Ethan, Who Loved Carter - Ryan Loveless

This is a very difficult book to review.

I loved this book, but I was deeply uncomfortable about some aspects of it. Yes, Ethan is an adult male with adult male sexual urges. And no, we shouldn't treat people with acquired brain injuries like they are children, but having said that Ethan felt like a child. His speech, his mannerisms, his thoughts. He had a child's single-mindedness in wanting to be with Carter, which was lovely, but there is such a power imbalance in this relationship that I really don't know what to think of it.

I loved that Ethan's parents and friends were so accepting of Carter, but I think that in their place I'd be more protective of Ethan. I just wasn't sure that Ethan was ready, or ever would be ready, for an adult relationship. And I don't mean sex. Ethan had that figured out. I mean a relationship, where both parties are equal partners.

I loved that Carter and Ethan connected over music, and maybe I needed to see some more of that so that I wasn't just constantly worrying about the disparity between them. It's two days since I finished this, and I'm still really conflicted.

So, read this. The writing is wonderful, the two MCs are beautiful, and there is a HFN that I think I am possibly too cynical to believe can be an HEA.

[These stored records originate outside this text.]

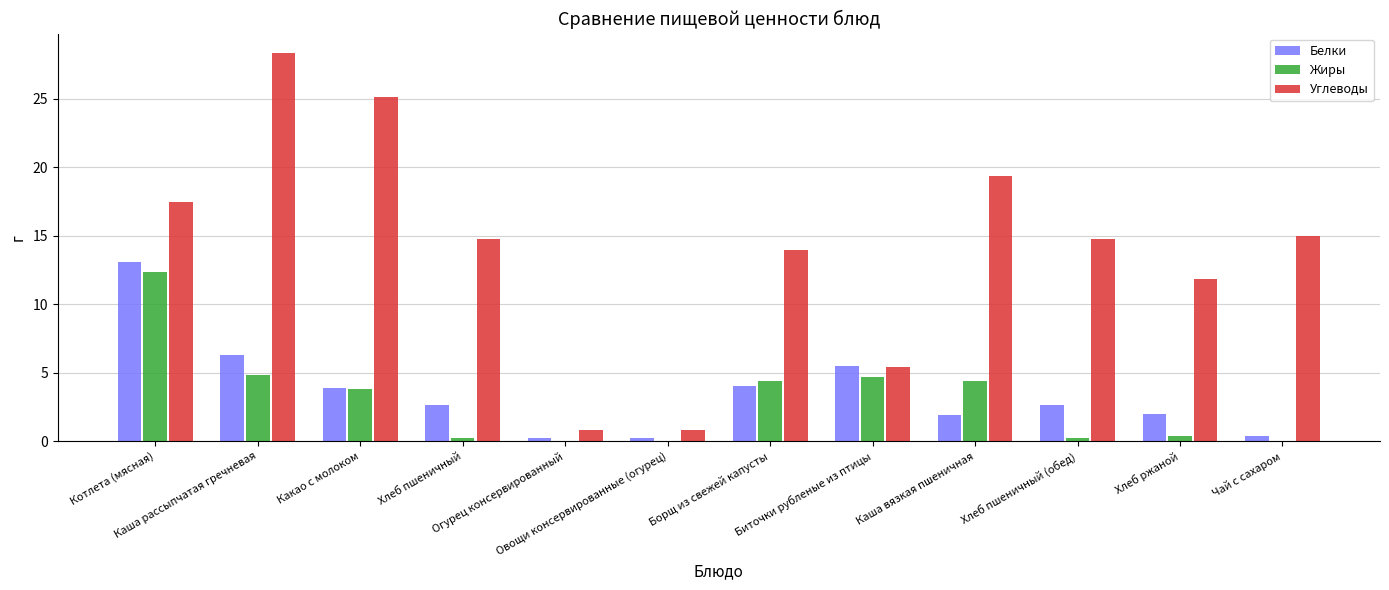

Which series has the largest total across all categories?

Углеводы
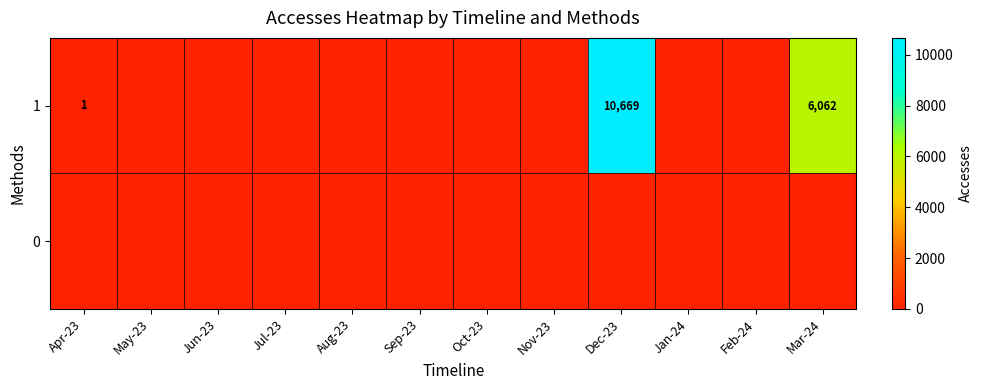

The 1 series shows 0 at Apr-23. True or false?

False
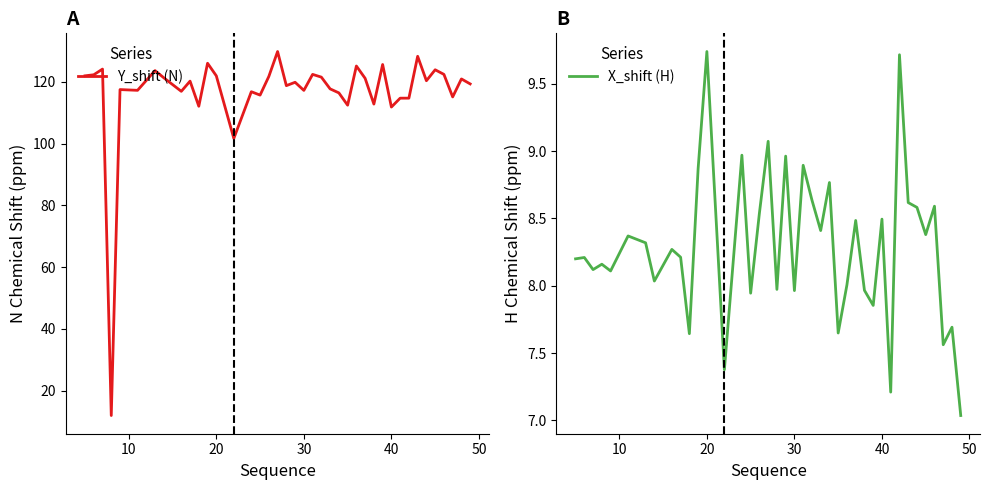

The X_shift (H) series shows 5.0 at 30. True or false?

False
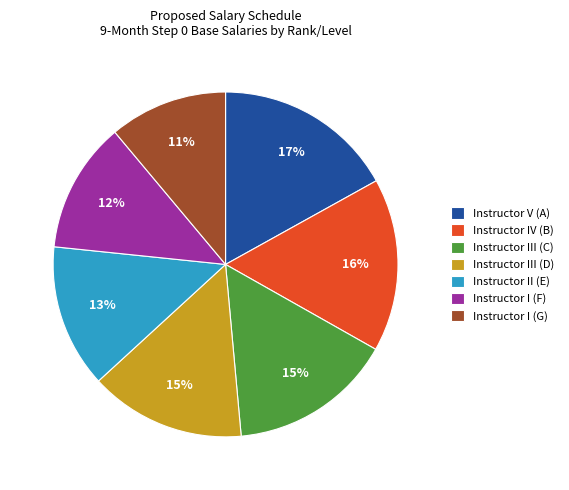

Is the sum of Instructor II (E) and Instructor IV (B) greater than half?

No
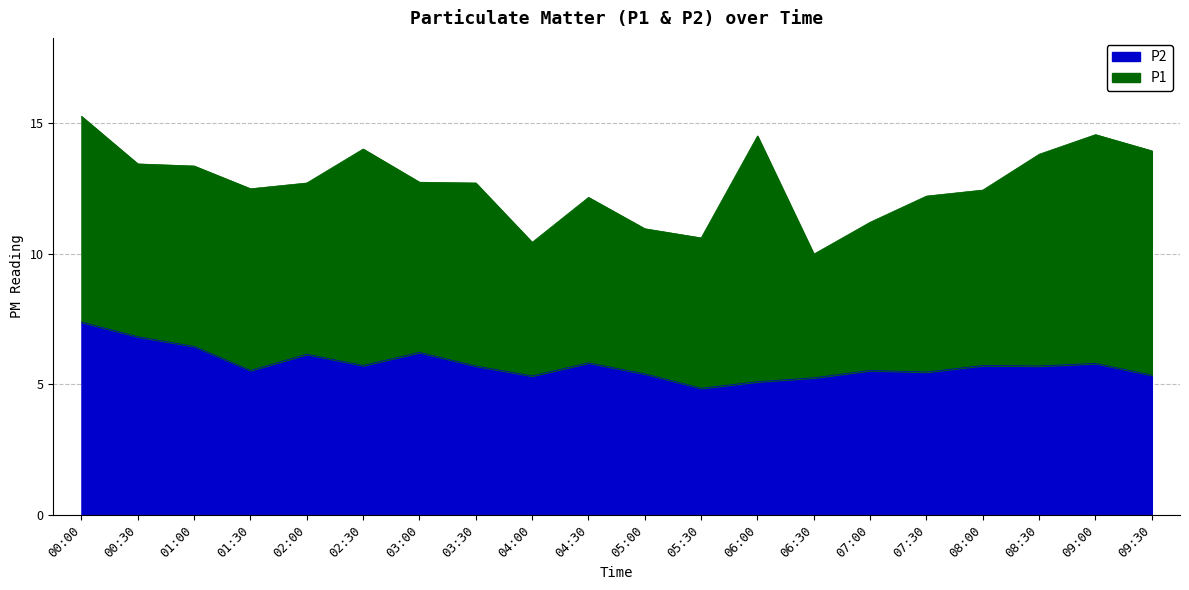

Reading left to right, what are all the values shown in this chart?

P1: 15.2	13.4	13.3	12.5	12.7	14.0	12.7	12.7	10.4	12.2	10.9	10.6	14.5	10.0	11.2	12.2	12.4	13.8	14.6	13.9
P2: 7.4	6.8	6.5	5.5	6.2	5.7	6.2	5.7	5.3	5.8	5.4	4.8	5.1	5.2	5.5	5.5	5.7	5.7	5.8	5.3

Sidenote: I know a man with an acquired brain injury, and he has the same difficulties hinted at with Ethan, i.e. inappropriate behaviour in public. By that, I mean he takes his pants off a lot and shows himself off. And I know him, because I work at a police station, and he ends up there a lot. And the only way to deal with him is to speak with him the same way I used to speak to my nephew when he was two or three. "You need to keep your pants on in public, mate, okay?" And he is a lovely guy, with a wonderfully happy personality (except for the occasional temper bursts that come out of nowhere), and I kept thinking of him while reading this book. He's an adult, but without an adult's ability to reason, or to understand nuance, or to remember how to behave. And that's why I'm so conflicted about Ethan.